> _Given exercise 1_
In the forum thread on Python nested functions and variable scope, what three categories of scope does the answer name?

> _Page excerpt_
CODEWITHSUNDEEP
pythonnested
user2255757
user2255757

Reputation: 766

Python: Nested functions and variable scope

This code doesn't work:

def lol():
    i = 1
    def _lol():
        i += 1
    _lol()
lol()

Error:

local variable 'i' referenced before assignment

But, the following code works fine:

def lol():
    i = [1]
    def _lol():
        i[0] += 1
    _lol()
lol()

Why is that?

Upvotes: 1

Views: 129

Answers (1)

mgilson
mgilson

Reputation: 309929

Python scopes fit into 3 categories -- local, nonlocal and global. By default, a function can only change a reference in the local scope (references are created with the assignment operator).

You're free to mutate an object that you have a reference to which is why the second example works (i is a reference to the list [1], then you change/mutate it's first item). In short, you're mutating the object that i references, you're not trying to change the reference. Note that you can give a function access to change the reference in the global scope via the global keyword:

i = 1
def func():
  global i  # If you comment this out, i doesn't get changed in the global scope
  i = 2

func()

> _Provided entries_
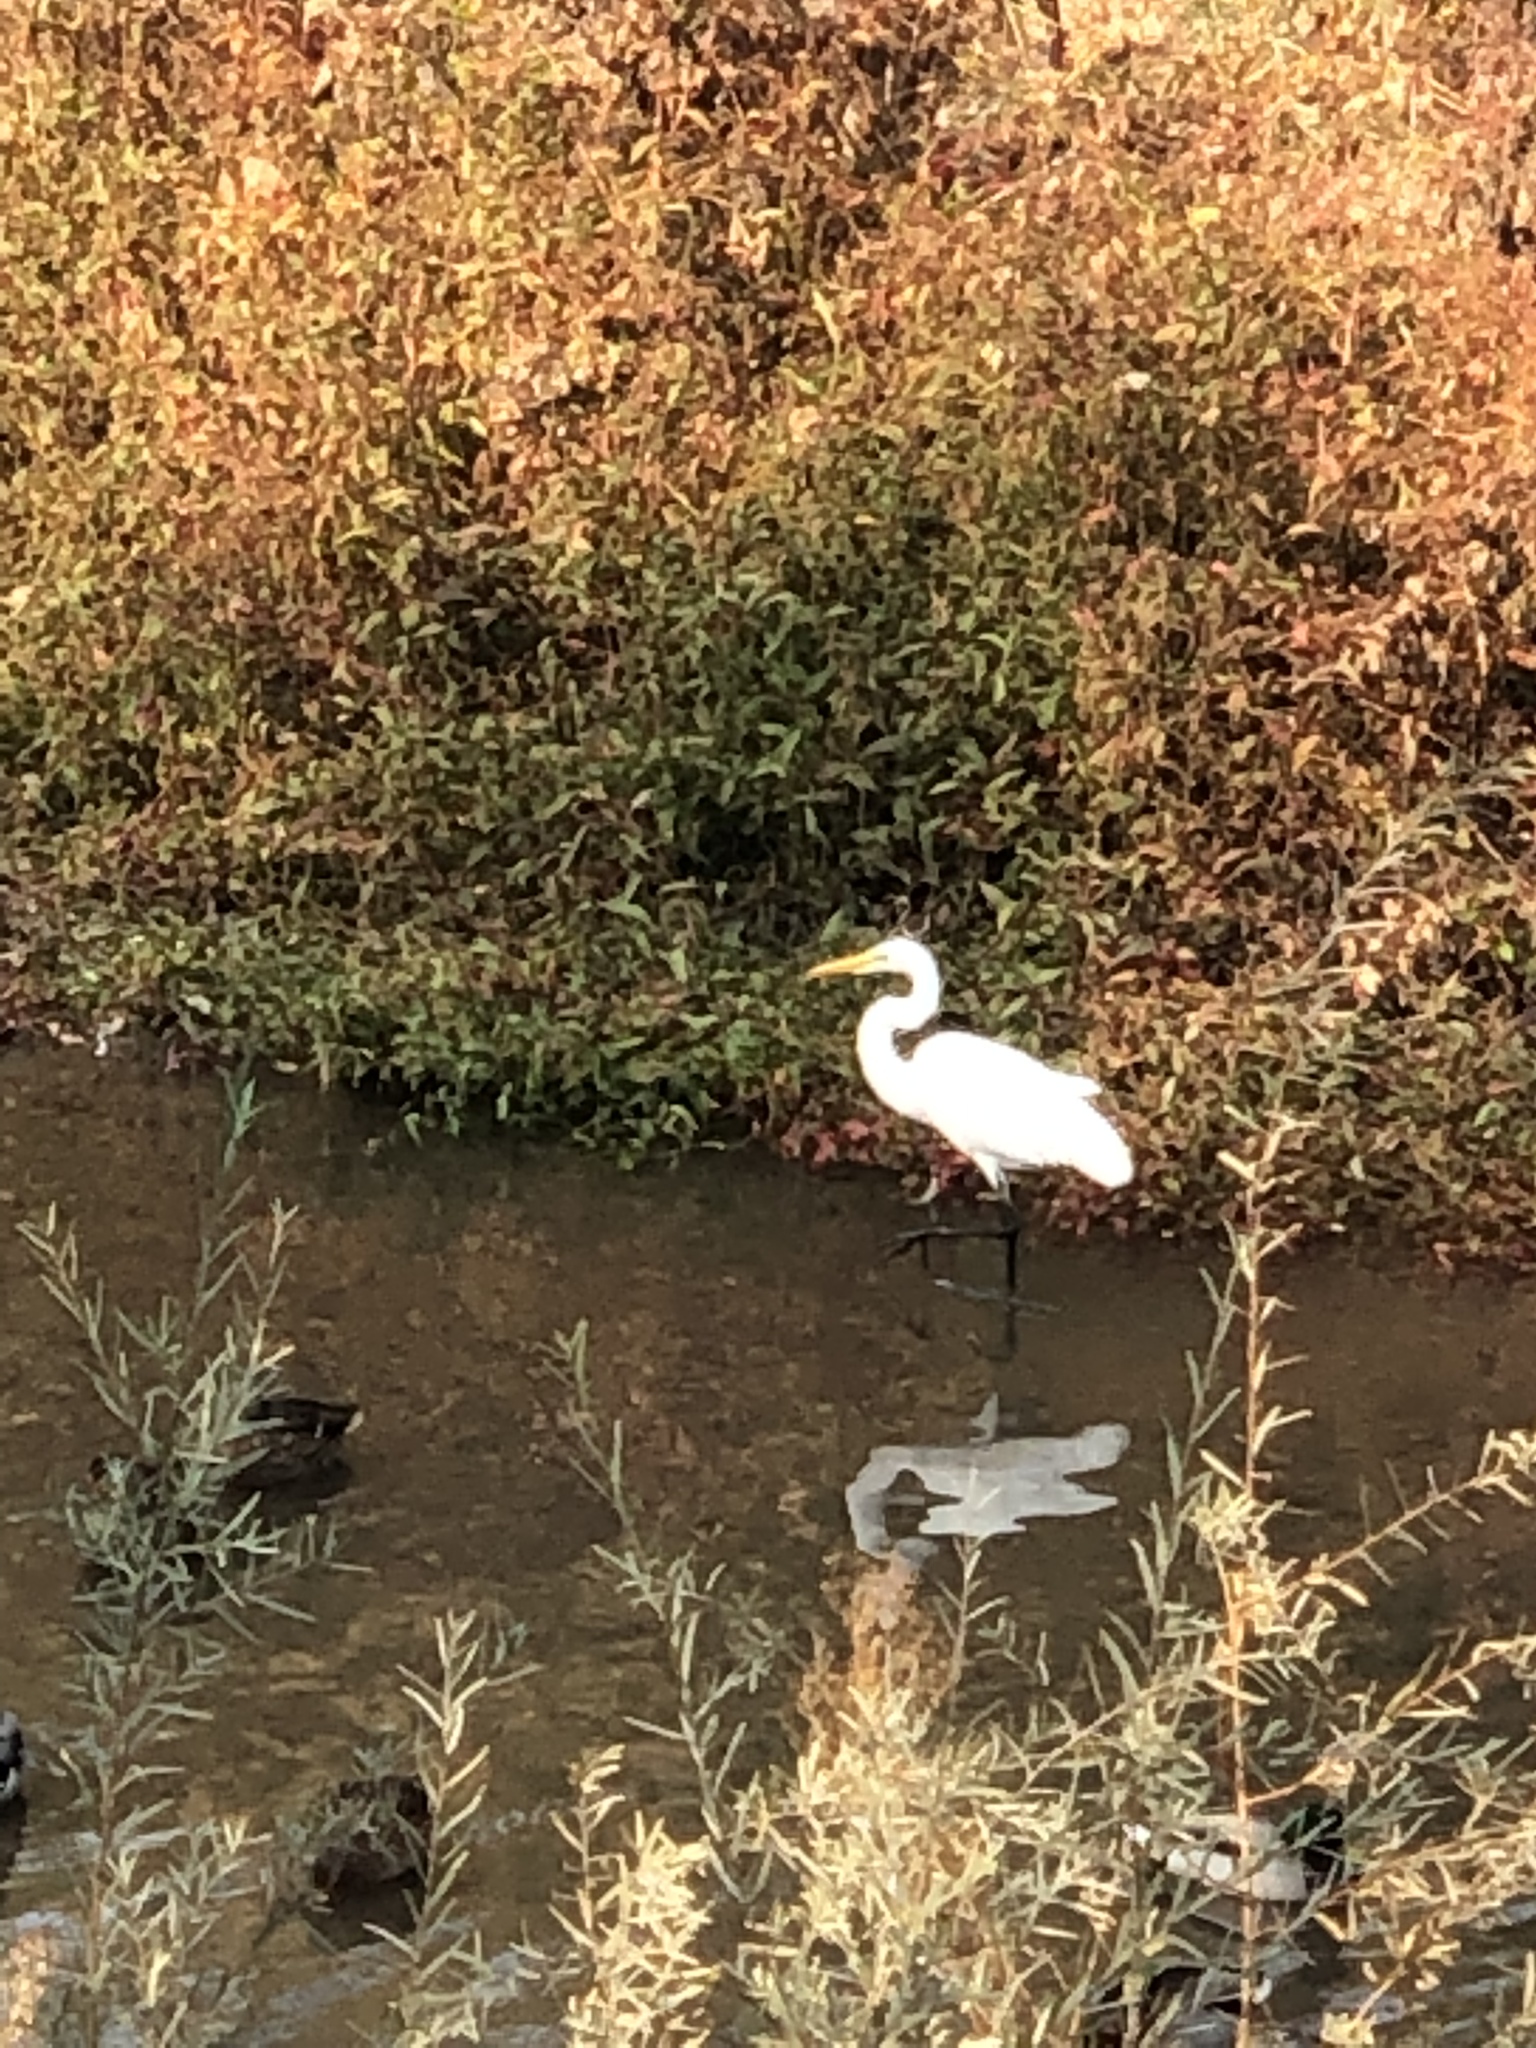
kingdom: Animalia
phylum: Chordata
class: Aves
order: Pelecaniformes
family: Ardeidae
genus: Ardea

---

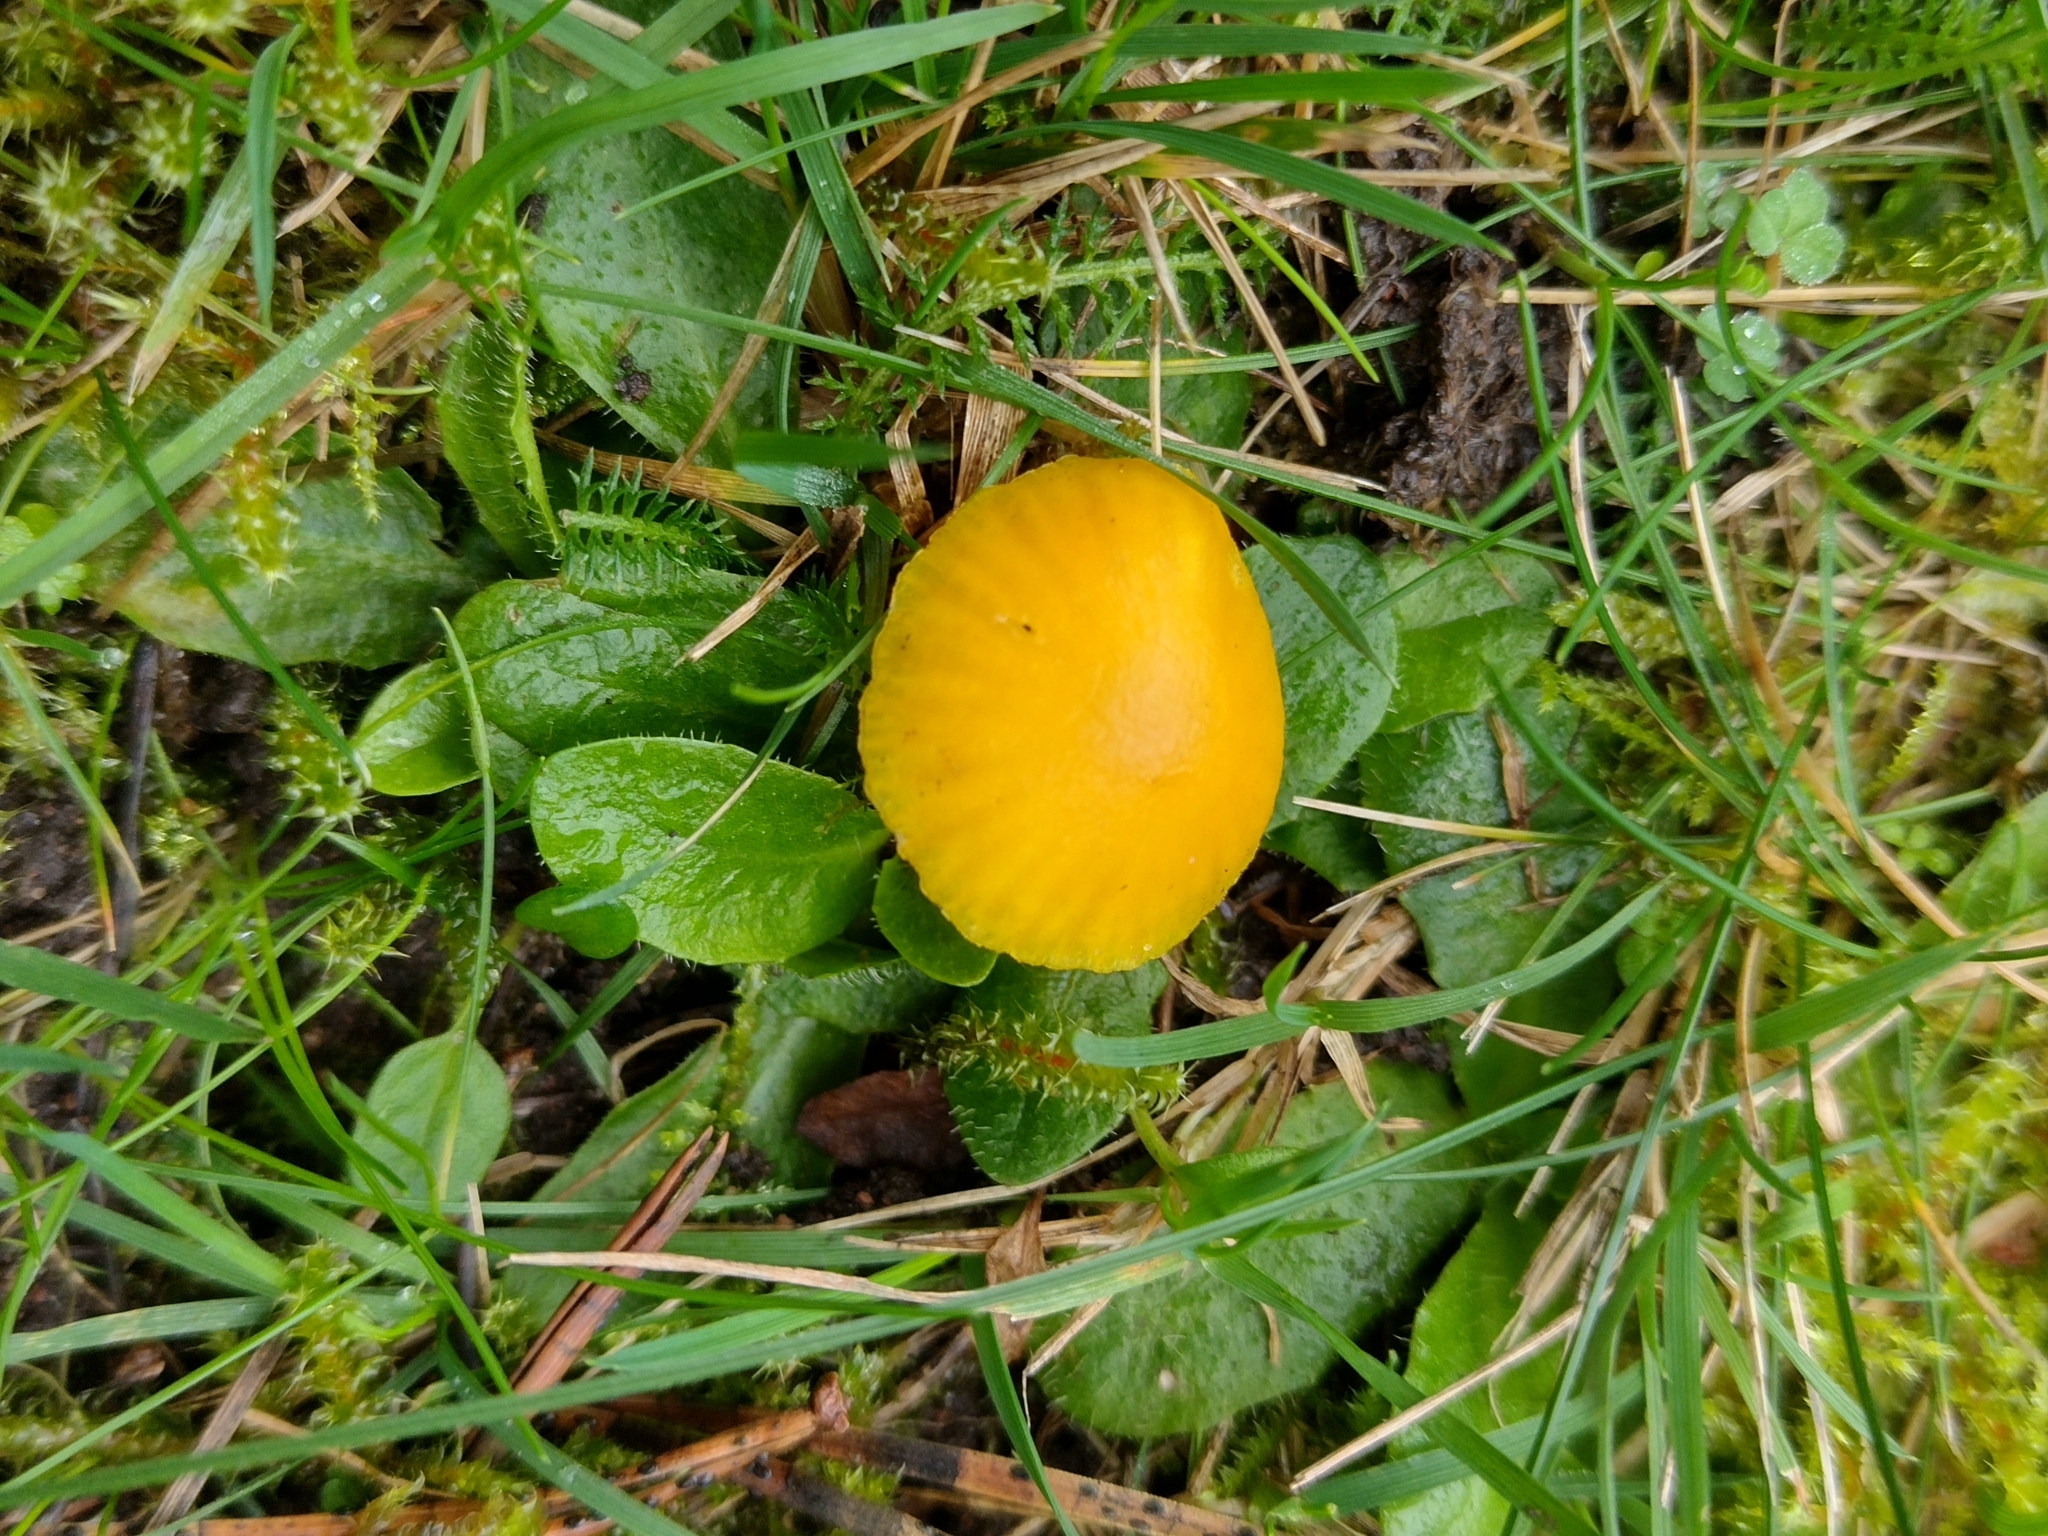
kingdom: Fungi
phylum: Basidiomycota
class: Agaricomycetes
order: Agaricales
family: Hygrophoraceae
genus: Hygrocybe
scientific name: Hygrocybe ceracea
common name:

* * *

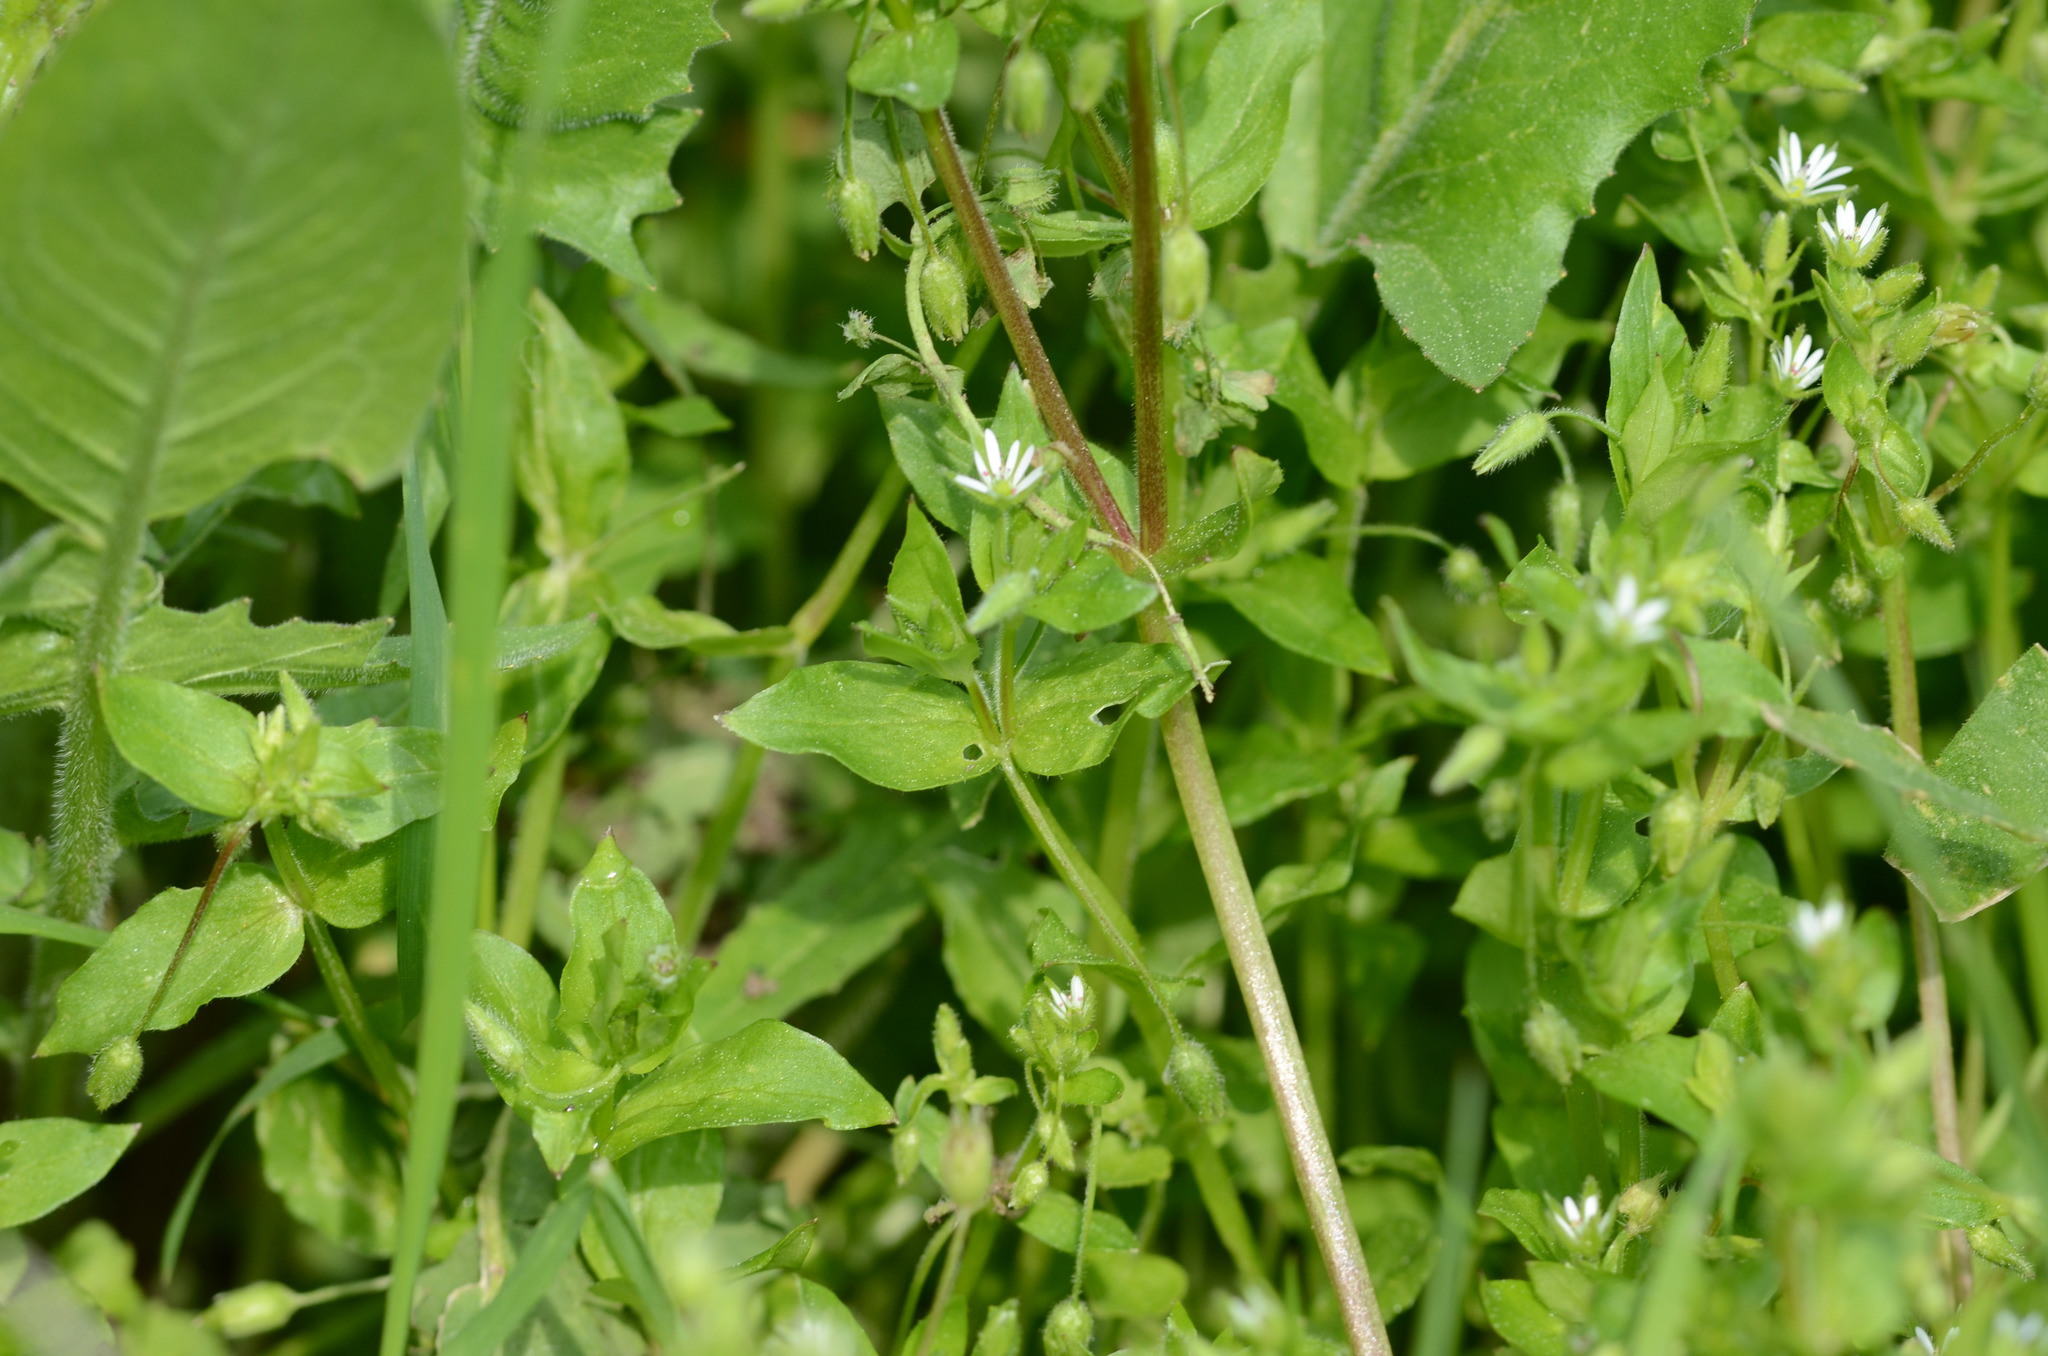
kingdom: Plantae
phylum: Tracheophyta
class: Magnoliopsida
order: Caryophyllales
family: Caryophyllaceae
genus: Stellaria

> _Given exercise 2_
In the records, write out the lines starting at the one that contains "kingdom: Fungi" and ending at the one that contains "scientific name: Hygrocybe ceracea", changing "phylum" to "division" and keeping everything else the same.

> _Correct output 1_
Local, nonlocal and global.

> _Correct output 2_
kingdom: Fungi
division: Basidiomycota
class: Agaricomycetes
order: Agaricales
family: Hygrophoraceae
genus: Hygrocybe
scientific name: Hygrocybe ceracea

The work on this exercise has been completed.